_Talimatlar:_
a – Söyleşi metnine göre aşağıdaki soruları yanıtlayın:
(i) Söyleşiyi kim yapmıştır?
(ii) Kitap hangi yayınevinin etiketiyle çıkmıştır?
(iii) Seyyid Hasan Çelik Dede'nin yayımladığı ilk kitabın adı nedir?
b – Lütfen söyleşi metninde "SÖYLEŞİ: Aslı Kemal" sözcüklerinden başlayıp "emanetin izini sürüyor." sözcüklerine kadar uzanan her şeyi olduğu gibi çoğaltın.

_Sayfa Metni:_
..............................

SÖYLEŞİ: Aslı Kemal Gürbey
Seyyid Hasan Çelik Dede, Es Seyyid Mahmud- Ül Kebir Seyyid
Derviş Gevr/Derviş Beyaz Seceresi/ Alevi İnanç, Yol, Erkânı isimli
kitabını bu hafta Kalan Yayınları etiketiyle çıkardı. Alevi-Bektaşi
inancının derinliklerinde yüzyıllardır yaşayan, sözlü gelenekle
aktarılan sırlar, hikmetler ve ocak kültürü bugün yeniden yazıyla
buluşuyor. Seyyid Hasan Çelik Dede, yayımladığı ilk kitabı ALEVİ İNANÇ,
YOL, ERKÂNI ile bu derin irfani mirası hem günümüz insanına tanıtıyor
hem de gelecek kuşaklara bırakılması gereken bir emanetin izini sürüyor.

..............................

_Sağlanan Veriler:_
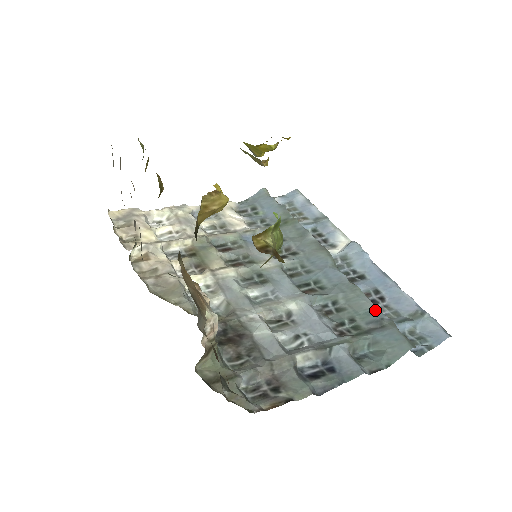
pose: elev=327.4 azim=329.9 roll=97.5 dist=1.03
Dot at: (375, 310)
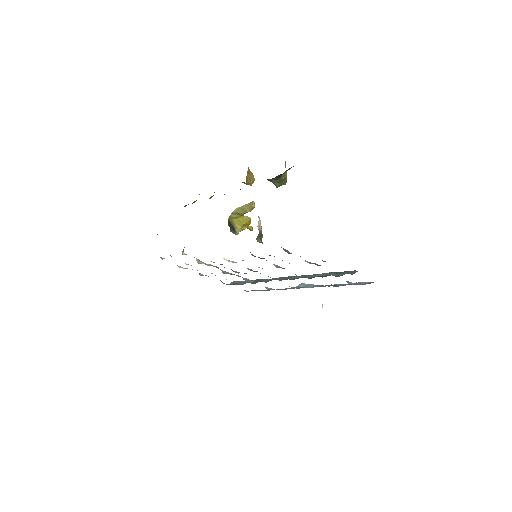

..............................

_Görev Yanıtları:_
a –
(i) Aslı Kemal Gürbey
(ii) Kalan Yayınları
(iii) ALEVİ İNANÇ, YOL, ERKÂNI

b –
SÖYLEŞİ: Aslı Kemal Gürbey
Seyyid Hasan Çelik Dede, Es Seyyid Mahmud- Ül Kebir Seyyid
Derviş Gevr/Derviş Beyaz Seceresi/ Alevi İnanç, Yol, Erkânı isimli
kitabını bu hafta Kalan Yayınları etiketiyle çıkardı. Alevi-Bektaşi
inancının derinliklerinde yüzyıllardır yaşayan, sözlü gelenekle
aktarılan sırlar, hikmetler ve ocak kültürü bugün yeniden yazıyla
buluşuyor. Seyyid Hasan Çelik Dede, yayımladığı ilk kitabı ALEVİ İNANÇ,
YOL, ERKÂNI ile bu derin irfani mirası hem günümüz insanına tanıtıyor
hem de gelecek kuşaklara bırakılması gereken bir emanetin izini sürüyor.